This post explains how to make parameterized queries with PySpark and when this is a good design pattern for your code.
Parameters are helpful for making your Spark code easier to reuse and test. They also encourage good coding practices. This post will demonstrate the two different ways to parameterize PySpark queries:
Let's look at how to use both types of PySpark parameterized queries and explore why the built-in functionality is better than other alternatives.
Benefits of parameterized queries
Parameterized queries encourage the "don't repeat yourself" (DRY) pattern, make unit testing easier, and make SQL easier-to-reuse. They also prevent SQL injection attacks, which can pose security vulnerabilities.
It can be tempting to copy and paste large chunks of SQL when writing similar queries. Parameterized queries encourage abstracting patterns and writing code with the DRY pattern.
Parameterized queries are also easier to test. You can parameterize a query so it is easy to run on production and test datasets.
On the other hand, manually parameterizing SQL queries with Python f-strings is a poor alternative. Consider the following disadvantages:
- Python f-strings do not protect against SQL injection attacks.
- Python f-strings do not understand Python native objects such as DataFrames, columns, and special characters.
Let's look at how to parameterize queries with parameter markers, which protect your code from SQL injection vulnerabilities, and support automatic type conversion of common PySpark instances in string format.
Parameterized queries with PySpark custom string formatting
Suppose you have the following data table called h20_1e9
with nine columns:
+-----+-----+------------+---+---+-----+---+---+---------+
| id1| id2| id3|id4|id5| id6| v1| v2| v3|
+-----+-----+------------+---+---+-----+---+---+---------+
|id008|id052|id0000073659| 84| 89|82005| 5| 11|64.785802|
|id079|id037|id0000041462| 4| 35|28153| 1| 1|28.732545|
|id098|id031|id0000027269| 27| 38|13508| 5| 2|59.867875|
+-----+-----+------------+---+---+-----+---+---+---------+
You would like to parameterize the following SQL query:
SELECT id1, SUM(v1) AS v1
FROM h20_1e9
WHERE id1 = "id089"
GROUP BY id1
You'd like to make it easy to run this query with different values of id1
. Here's how to parameterize and run the query with different id1
values.
query = """SELECT id1, SUM(v1) AS v1
FROM h20_1e9
WHERE id1 = {id1_val}
GROUP BY id1"""
spark.sql(query, id1_val="id016").show()
+-----+------+
| id1| v1|
+-----+------+
|id016|298268|
+-----+------+
Now rerun the query with another argument:
spark.sql(query, id1_val="id018").show()
+-----+------+
| id1| v1|
+-----+------+
|id089|300446|
+-----+------+
The PySpark string formatter also lets you execute SQL queries directly on a DataFrame without explicitly defining temporary views.
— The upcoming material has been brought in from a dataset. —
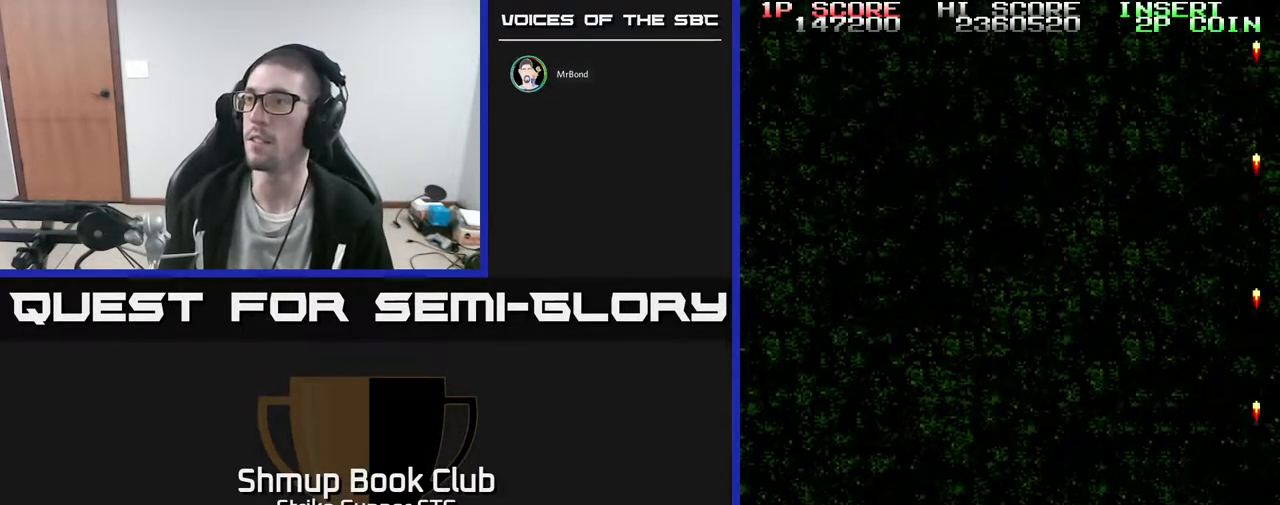
{"dt_ms": 500, "buttons": ["DPAD_LEFT"], "left_stick": "center", "right_stick": "center", "events": [[117, "DPAD_UP", "down"], [167, "DPAD_LEFT", "down"], [500, "DPAD_UP", "up"]]}
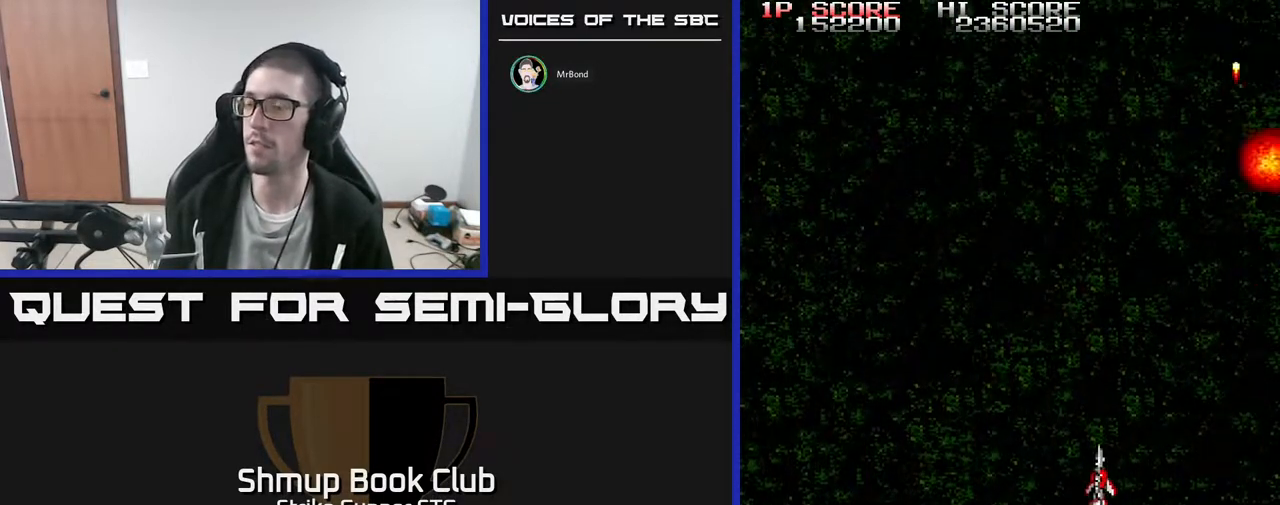
{"dt_ms": 500, "buttons": [], "left_stick": "center", "right_stick": "center", "events": [[167, "DPAD_UP", "down"], [200, "DPAD_LEFT", "up"], [333, "DPAD_UP", "up"]]}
Suppose you have the following DataFrame called person_df
:
+---------+--------+
|firstname| country|
+---------+--------+
| frank| usa|
| sourav| india|
| rahul| india|
| sim|buglaria|
+---------+--------+
Here's how to query the DataFrame with SQL.
spark.sql(
"select country, count(*) as num_ppl from {person_df} group by country",
person_df=person_df,
).show()
+--------+-------+
| country|num_ppl|
+--------+-------+
| usa| 1|
| india| 2|
|bulgaria| 1|
+--------+-------+
Running queries on a DataFrame using SQL syntax without having to manually register a temporary view is very nice!
Let's now see how to parameterize queries with arguments in parameter markers.
Parameterized queries with parameter markers
You can also use a dictionary of arguments to formulate a parameterized SQL query with parameter markers.
Suppose you have the following view named some_purchases:
+-------+------+-------------+
| item|amount|purchase_date|
+-------+------+-------------+
| socks| 7.55| 2022-05-15|
|handbag| 49.99| 2022-05-16|
| shorts| 25.0| 2023-01-05|
+-------+------+-------------+
Here's how to make a parameterized query with named parameter markers to calculate the total amount spent on a given item.
query = "SELECT item, sum(amount) from some_purchases group by item having item = :item"
Compute the total amount spent on socks.
spark.sql(
query,
args={"item": "socks"},
).show()
+-----+-----------+
| item|sum(amount)|
+-----+-----------+
|socks| 32.55|
+-----+-----------+
You can also parameterize queries with unnamed parameter markers; see here for more information.
Apache Spark sanitizes parameters markers, so this parameterization approach also protects you from SQL injection attacks.
How PySpark sanitizes parameterized queries
Here's a high-level description of how Spark sanitizes the named parameterized queries:
- The SQL query arrives with an optional key/value parameters list.
- Apache Spark parses the SQL query and replaces the parameter references with corresponding parse tree nodes.
- During analysis, a Catalyst rule runs to replace these references with their provided parameter values from the parameters.
- This approach protects against SQL injection attacks because it only supports literal values. Regular string interpolation applies substitution on the SQL string; this strategy can be vulnerable to attacks if the string contains SQL syntax other than the intended literal values.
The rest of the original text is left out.